Date: 27 Dec 2007 09:29 pm (UTC)
From: [identity profile] aynatonal.livejournal.com
Wow! That's interesting, because I've seen *everything* on your list. Of course, some of this stuff is very particular to my being partially raised by my grandparents, who had a video disk player before VHS really became an available and affordable format for home use--the Robin Hood (with Basil Rathbone!), Three Musketeers, Pirates of Penzance and My Fair Lady are all things we used to watch together. I think that all of them except for Pirates of Penzance should be pretty readily available.

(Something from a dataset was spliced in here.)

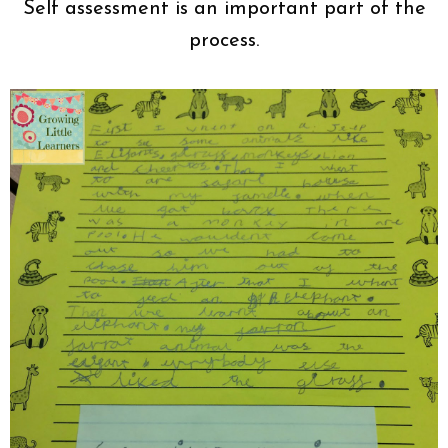
Self assessment is an important part of the
process.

Willow and Ladyhawke are kind of canonical 80s fantasy flicks (along with The Neverending Story, which almost made my list and Legend, which wouldn't), so you were maybe too young to catch them when I did, although I'm a bit staggered that you haven't even heard of Willow. It was written by George Lucas and directed by Ron Howard, although you shouldn't let that put you off. It's pretty great. Ladyhawke has wonderful bits and features Matthew Broderick in his late teens and Michelle Pfeifer, also extremely young. The sountrack, however, is *unbelievably* terrible--it could not be more dated and inappropriate to the tone of the movie. I recently watched it again for the first time in years (thank you Netflix) and I was boggled by how awful it was.

This should be a meme! I'll put it up in my journal too.